+++ Data for analysis

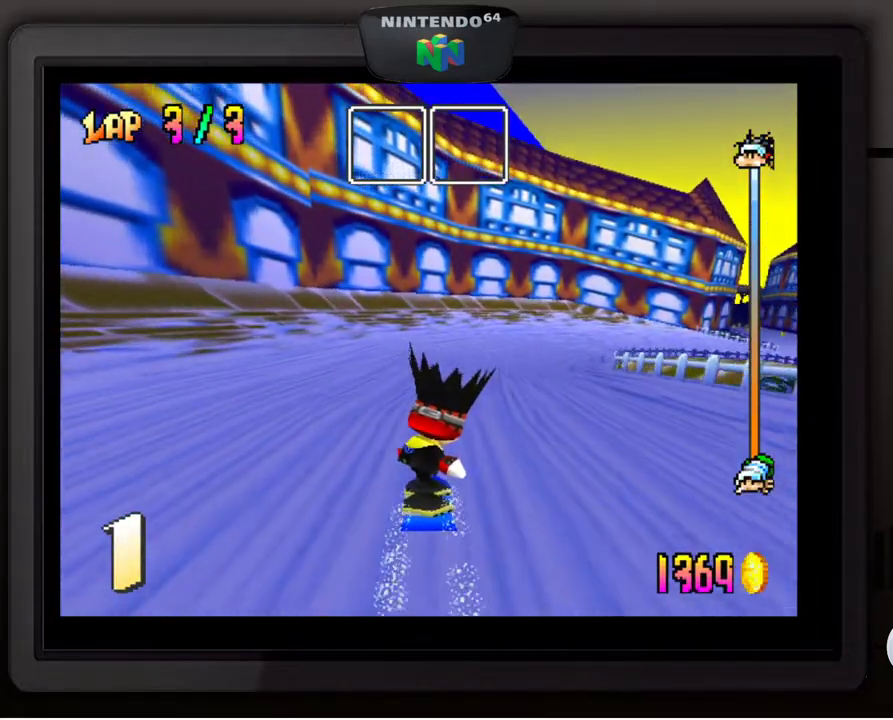
{"buttons": [], "left_stick": "center", "events": [[67, "left_stick", "down-right"], [283, "left_stick", "center"]]}
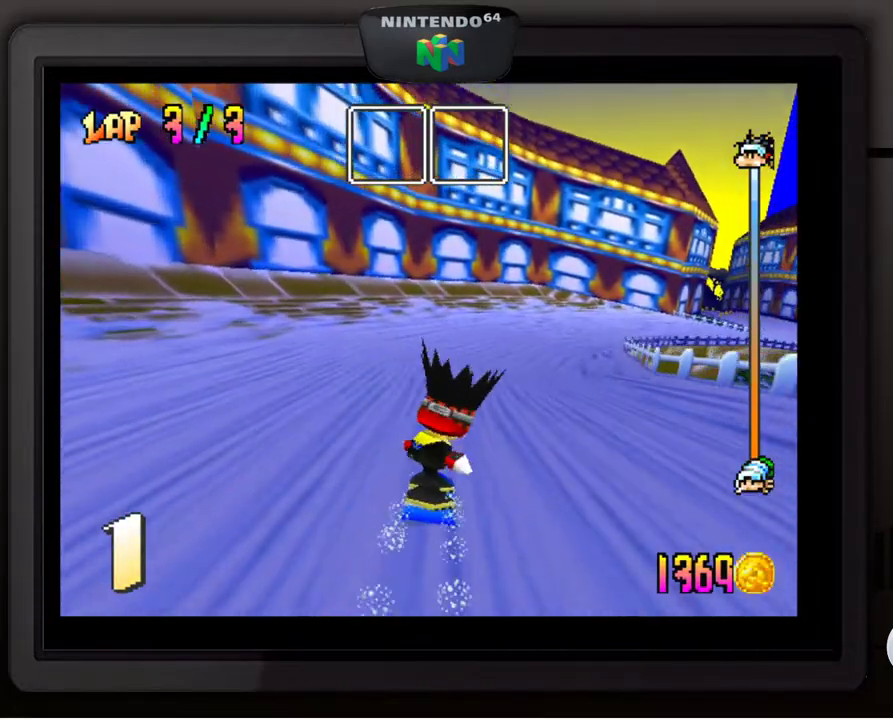
{"buttons": [], "left_stick": "down-right", "events": [[33, "left_stick", "down-right"], [267, "left_stick", "center"], [417, "left_stick", "down-right"]]}
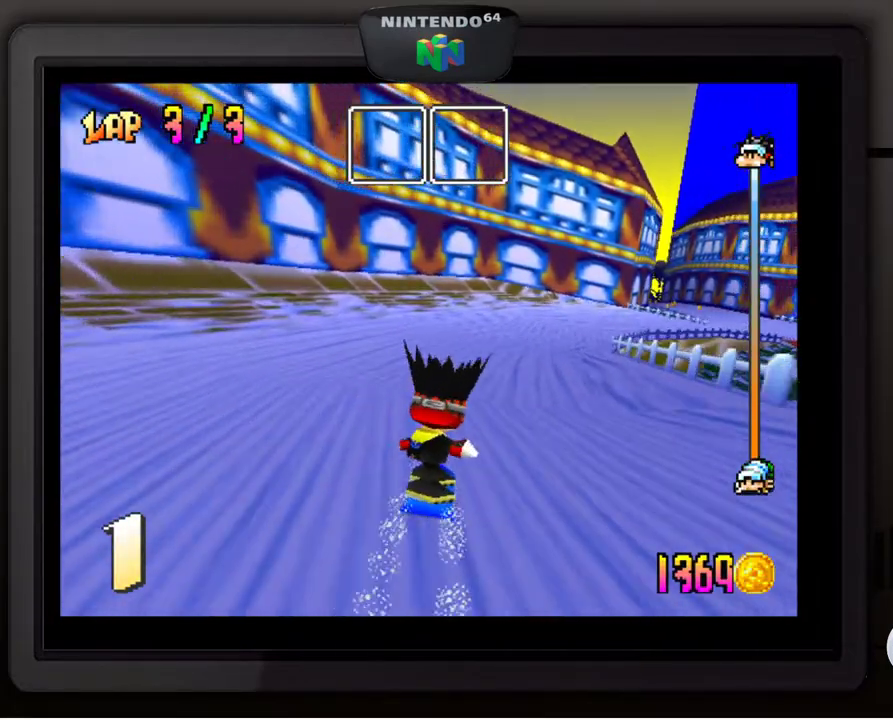
{"buttons": [], "left_stick": "down", "events": [[117, "left_stick", "center"], [267, "left_stick", "down-right"], [383, "left_stick", "center"], [467, "left_stick", "down"]]}
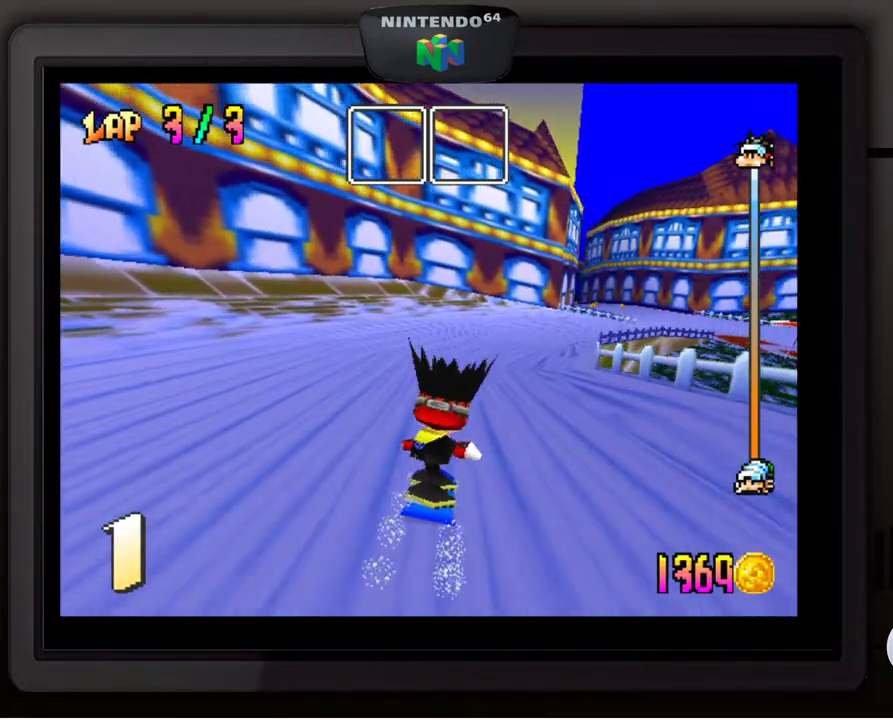
{"buttons": [], "left_stick": "down-right", "events": [[117, "left_stick", "center"], [217, "left_stick", "down"], [367, "left_stick", "center"], [483, "left_stick", "down-right"]]}
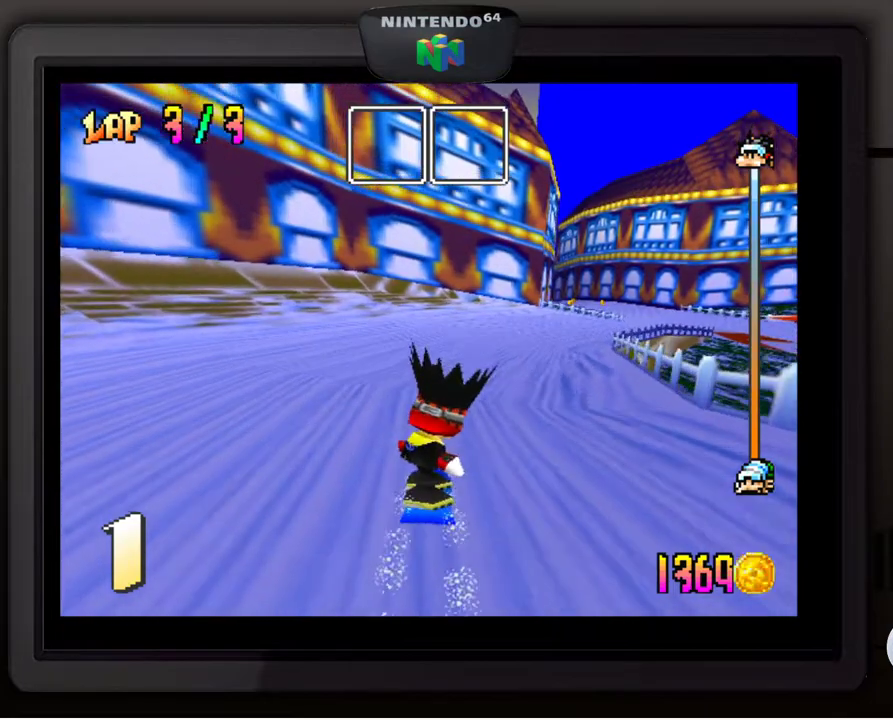
{"buttons": [], "left_stick": "center", "events": [[467, "left_stick", "center"]]}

++++++

Exercise details: Line by line, check the data above for the word "right" and state how many lines contain it. Give only the number.

Expected answer: 4